Saturday, May 06, 2006

Land of the Standing Stones - The Welcome

I walk slowly in the moonlight, with the Standing Stones on my left, shielding me, then revealing me as I pass each one. The path ahead of me looks like a never-ending, wide, zebra crossing. I feel so calm as my bare feet touch on the cool earth. I try to dig my toes in but the ground is too hard. I don't mind. The cool air is so refreshing after such a hot day and I look up at the stars never wanting this feeling to end. The Stones are singing and whispering, even though there is not even a light breeze. I like to think that this particular song they're singing is just for me at this very moment. This is something I would never have done at home. Walk at night, in the moonlight, bare-footed, alone and wearing this simple, thin summer dress? Never. I wouldn't even consider it. But this Land is changing me in subtle ways. Ways that only my soul mates could discern.

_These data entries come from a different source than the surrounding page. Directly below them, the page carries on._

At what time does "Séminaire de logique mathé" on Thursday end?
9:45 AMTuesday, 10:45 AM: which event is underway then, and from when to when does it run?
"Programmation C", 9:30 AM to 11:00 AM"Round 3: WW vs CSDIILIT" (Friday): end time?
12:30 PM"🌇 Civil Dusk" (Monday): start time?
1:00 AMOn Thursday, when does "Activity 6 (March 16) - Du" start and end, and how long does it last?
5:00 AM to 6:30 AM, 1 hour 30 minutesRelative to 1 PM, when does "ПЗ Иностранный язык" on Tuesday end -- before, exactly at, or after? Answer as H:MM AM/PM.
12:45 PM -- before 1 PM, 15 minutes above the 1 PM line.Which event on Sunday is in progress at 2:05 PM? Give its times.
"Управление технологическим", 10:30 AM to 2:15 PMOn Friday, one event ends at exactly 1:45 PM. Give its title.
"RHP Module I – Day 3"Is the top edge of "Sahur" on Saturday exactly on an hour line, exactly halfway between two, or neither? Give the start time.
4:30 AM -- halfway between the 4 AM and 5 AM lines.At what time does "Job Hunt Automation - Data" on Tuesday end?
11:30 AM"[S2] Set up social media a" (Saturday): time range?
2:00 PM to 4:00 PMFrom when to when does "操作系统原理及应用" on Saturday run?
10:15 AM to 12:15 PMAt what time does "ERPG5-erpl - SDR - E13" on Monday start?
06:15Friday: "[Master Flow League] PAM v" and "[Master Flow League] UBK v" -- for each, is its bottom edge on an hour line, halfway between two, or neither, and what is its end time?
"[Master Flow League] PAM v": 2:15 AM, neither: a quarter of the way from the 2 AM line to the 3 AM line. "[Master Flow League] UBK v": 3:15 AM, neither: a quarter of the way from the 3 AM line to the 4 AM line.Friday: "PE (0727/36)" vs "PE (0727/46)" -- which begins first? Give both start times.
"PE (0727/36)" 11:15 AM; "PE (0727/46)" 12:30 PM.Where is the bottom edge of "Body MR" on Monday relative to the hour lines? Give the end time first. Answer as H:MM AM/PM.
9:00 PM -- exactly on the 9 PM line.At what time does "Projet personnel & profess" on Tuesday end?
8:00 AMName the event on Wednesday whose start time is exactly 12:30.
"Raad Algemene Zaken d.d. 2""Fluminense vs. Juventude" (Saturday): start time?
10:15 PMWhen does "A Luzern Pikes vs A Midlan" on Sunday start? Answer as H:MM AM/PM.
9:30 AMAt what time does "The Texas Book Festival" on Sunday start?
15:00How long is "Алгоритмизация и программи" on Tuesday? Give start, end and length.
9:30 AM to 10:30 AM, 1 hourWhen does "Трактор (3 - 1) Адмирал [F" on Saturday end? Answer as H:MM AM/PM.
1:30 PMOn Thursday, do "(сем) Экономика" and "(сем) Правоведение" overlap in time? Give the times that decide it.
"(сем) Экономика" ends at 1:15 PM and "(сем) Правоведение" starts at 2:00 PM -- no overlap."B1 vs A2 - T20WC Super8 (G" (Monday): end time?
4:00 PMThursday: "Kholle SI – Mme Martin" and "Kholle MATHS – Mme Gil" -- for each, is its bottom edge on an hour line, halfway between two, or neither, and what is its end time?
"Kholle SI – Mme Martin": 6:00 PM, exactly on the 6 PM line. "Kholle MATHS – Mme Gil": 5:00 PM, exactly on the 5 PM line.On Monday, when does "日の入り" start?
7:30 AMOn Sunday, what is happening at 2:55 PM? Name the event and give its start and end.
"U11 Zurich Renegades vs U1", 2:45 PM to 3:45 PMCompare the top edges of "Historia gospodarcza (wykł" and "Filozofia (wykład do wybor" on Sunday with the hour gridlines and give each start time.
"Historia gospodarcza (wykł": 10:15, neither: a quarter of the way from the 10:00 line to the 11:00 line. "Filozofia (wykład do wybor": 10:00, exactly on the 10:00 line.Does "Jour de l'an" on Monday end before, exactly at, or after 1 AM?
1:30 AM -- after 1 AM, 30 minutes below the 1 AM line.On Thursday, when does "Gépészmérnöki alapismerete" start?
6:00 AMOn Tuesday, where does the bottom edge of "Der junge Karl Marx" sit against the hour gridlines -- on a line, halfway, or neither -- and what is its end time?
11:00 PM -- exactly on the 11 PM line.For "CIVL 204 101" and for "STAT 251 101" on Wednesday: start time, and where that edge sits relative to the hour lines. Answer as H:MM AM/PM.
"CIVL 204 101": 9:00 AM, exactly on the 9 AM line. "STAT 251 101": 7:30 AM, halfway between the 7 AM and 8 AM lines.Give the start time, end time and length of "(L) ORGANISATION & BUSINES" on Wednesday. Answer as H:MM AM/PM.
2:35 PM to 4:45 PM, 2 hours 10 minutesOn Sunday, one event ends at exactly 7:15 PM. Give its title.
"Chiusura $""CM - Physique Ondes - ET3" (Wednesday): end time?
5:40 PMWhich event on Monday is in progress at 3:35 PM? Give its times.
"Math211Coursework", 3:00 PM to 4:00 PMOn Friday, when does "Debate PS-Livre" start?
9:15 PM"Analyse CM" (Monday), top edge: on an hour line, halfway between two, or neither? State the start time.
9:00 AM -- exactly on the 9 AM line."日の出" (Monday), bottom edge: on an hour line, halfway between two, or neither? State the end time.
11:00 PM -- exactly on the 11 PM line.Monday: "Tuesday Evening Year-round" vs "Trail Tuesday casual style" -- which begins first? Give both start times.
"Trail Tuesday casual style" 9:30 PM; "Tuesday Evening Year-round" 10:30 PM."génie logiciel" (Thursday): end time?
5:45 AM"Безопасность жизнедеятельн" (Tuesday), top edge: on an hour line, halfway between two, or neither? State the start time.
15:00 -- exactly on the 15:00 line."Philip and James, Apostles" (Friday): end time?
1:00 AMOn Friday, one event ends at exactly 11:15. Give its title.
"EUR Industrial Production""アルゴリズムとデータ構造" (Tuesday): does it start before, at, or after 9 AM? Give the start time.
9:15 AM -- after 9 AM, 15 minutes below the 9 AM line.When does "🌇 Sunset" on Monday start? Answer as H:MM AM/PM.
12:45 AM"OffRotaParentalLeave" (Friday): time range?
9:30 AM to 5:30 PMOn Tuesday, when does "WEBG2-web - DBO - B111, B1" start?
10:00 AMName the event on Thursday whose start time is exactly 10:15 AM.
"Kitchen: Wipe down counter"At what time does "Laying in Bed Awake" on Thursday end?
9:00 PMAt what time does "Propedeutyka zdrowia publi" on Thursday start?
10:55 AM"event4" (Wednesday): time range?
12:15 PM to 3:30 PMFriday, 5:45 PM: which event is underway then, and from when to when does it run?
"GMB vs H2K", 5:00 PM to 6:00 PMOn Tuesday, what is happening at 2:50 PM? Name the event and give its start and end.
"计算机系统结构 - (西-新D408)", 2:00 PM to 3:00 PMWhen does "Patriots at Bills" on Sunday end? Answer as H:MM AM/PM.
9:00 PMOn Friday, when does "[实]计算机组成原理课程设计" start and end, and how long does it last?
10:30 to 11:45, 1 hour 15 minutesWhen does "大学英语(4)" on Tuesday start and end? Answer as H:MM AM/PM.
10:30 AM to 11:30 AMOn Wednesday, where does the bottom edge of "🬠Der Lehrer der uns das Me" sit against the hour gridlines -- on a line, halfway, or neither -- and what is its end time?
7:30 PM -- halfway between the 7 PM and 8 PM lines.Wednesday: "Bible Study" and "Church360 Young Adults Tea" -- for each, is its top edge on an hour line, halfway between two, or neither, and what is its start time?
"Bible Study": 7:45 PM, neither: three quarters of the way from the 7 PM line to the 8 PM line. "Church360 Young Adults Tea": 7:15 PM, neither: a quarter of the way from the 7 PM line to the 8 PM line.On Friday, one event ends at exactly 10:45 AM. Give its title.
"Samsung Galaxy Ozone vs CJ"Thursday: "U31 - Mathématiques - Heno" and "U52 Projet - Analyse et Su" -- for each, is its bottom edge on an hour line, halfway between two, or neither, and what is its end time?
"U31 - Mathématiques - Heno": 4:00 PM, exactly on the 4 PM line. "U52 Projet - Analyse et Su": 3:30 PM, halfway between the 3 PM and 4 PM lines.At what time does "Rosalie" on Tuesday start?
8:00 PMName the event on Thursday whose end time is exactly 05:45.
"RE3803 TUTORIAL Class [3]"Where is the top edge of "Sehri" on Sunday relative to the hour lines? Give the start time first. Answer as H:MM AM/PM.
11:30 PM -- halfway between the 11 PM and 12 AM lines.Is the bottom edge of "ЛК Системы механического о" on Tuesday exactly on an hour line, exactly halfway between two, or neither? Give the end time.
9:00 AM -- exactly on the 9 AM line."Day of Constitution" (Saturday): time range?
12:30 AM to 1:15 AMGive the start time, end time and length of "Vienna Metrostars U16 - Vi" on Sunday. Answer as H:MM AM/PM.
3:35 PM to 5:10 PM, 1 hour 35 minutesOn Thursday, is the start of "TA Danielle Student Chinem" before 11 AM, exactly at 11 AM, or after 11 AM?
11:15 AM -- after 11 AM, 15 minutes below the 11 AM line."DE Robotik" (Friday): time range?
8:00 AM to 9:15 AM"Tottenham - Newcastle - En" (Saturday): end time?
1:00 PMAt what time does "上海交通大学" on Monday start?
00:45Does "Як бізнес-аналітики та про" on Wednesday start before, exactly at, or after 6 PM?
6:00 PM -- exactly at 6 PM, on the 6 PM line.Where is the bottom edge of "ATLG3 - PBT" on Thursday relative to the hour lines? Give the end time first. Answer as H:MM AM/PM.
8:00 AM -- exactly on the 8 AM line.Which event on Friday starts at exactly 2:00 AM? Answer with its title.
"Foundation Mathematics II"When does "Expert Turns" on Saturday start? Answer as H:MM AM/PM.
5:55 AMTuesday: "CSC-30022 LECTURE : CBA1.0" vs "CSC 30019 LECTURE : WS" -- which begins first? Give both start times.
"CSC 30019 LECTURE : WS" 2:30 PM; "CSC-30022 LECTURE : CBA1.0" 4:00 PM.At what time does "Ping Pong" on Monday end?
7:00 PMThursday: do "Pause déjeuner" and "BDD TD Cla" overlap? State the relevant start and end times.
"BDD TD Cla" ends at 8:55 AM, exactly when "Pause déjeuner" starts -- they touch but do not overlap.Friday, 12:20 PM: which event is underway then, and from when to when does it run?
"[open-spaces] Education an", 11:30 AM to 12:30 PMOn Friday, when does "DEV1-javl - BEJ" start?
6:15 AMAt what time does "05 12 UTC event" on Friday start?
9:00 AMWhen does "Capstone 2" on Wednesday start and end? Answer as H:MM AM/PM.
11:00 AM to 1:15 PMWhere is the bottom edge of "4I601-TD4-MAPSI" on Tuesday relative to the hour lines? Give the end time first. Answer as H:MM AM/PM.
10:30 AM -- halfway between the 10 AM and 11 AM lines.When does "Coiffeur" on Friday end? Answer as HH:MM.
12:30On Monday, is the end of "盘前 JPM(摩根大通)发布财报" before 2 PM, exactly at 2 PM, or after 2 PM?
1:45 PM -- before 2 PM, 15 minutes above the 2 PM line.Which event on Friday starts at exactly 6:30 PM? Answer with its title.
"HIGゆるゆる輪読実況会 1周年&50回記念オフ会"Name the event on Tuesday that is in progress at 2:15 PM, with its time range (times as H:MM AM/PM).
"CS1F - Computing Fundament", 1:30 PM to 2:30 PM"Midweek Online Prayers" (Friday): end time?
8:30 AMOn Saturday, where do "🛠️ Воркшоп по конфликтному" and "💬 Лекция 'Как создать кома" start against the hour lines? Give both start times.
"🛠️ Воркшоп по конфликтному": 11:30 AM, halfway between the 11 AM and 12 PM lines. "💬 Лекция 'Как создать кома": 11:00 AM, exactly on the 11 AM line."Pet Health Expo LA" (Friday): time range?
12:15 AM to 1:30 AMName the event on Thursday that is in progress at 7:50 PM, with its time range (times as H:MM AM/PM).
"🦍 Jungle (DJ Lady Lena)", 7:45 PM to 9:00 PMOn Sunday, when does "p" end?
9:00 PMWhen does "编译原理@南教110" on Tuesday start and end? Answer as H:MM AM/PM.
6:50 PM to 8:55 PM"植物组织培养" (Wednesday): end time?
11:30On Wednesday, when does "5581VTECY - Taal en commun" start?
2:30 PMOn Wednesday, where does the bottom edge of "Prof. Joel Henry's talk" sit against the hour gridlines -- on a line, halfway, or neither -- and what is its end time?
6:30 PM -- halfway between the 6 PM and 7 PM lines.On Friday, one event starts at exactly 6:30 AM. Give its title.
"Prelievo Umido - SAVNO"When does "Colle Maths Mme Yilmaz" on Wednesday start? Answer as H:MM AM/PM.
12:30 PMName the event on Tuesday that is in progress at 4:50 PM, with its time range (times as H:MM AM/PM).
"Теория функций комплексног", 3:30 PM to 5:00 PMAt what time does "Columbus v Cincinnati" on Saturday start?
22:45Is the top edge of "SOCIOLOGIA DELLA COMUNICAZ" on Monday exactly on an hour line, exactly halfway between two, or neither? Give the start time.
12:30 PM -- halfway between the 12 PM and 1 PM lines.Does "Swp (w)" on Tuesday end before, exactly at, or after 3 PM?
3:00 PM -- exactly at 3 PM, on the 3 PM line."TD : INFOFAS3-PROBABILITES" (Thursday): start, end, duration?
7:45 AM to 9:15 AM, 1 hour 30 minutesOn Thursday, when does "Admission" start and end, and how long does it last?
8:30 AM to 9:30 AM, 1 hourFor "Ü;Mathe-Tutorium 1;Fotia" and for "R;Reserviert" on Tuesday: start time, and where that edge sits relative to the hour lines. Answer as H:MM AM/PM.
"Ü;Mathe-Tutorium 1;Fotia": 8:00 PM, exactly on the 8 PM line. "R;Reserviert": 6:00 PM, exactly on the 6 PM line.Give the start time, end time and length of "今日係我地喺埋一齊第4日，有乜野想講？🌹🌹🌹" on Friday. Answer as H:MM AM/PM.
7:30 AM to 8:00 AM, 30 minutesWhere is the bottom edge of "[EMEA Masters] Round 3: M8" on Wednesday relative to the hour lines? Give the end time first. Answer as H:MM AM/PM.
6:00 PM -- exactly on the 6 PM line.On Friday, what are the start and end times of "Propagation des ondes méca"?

Now I realise that maybe I've stayed out too long. I'm starting to see things. Up ahead, walking towards me in time with my own footsteps, is what must be an apparition. As she walks nearer I can see the serene smile on her face and despite my apprehension a matching smile steals across my own face. My feet are moving of their own accord now but I feel shy under her direct stare. We are now face to face and the smell of her faint, flowery perfume calms any fears I had. Her eyes are a soft, kind, confident, brown. They search my face questioningly and then as if she has now seen what she came to see, her smile widens and then she turns around and walks back the way she came. She never looks back at me but her perfume follows me back to my wagon and I feel safer than I've felt in a long time. There is another feeling there as well but I can really place it. As I sit on my bed and ponder this strange encounter, I try to recall what she looked like but I can only remember her eyes, her smile and her scent. As I snuggle underneath the thin covers of my bed, I finally realise what that other feeling was. It was a feeling of absolute acceptance and welcome.

2 Comments:

At 11:51 PM, Blogger Imogen Crest said...

This is such a peaceful description of a moment. Magical to read.

 
At 1:35 AM, Blogger Heather Blakey said...

Now I was reading somewhere that rocks sing. I think it was in 'Cosmic Mother'. Anyway Stacey I found this whole piece affirming and uttering reassuring. I know that, although there may be some adventures and close encounters, I have bought people to the very safest of places.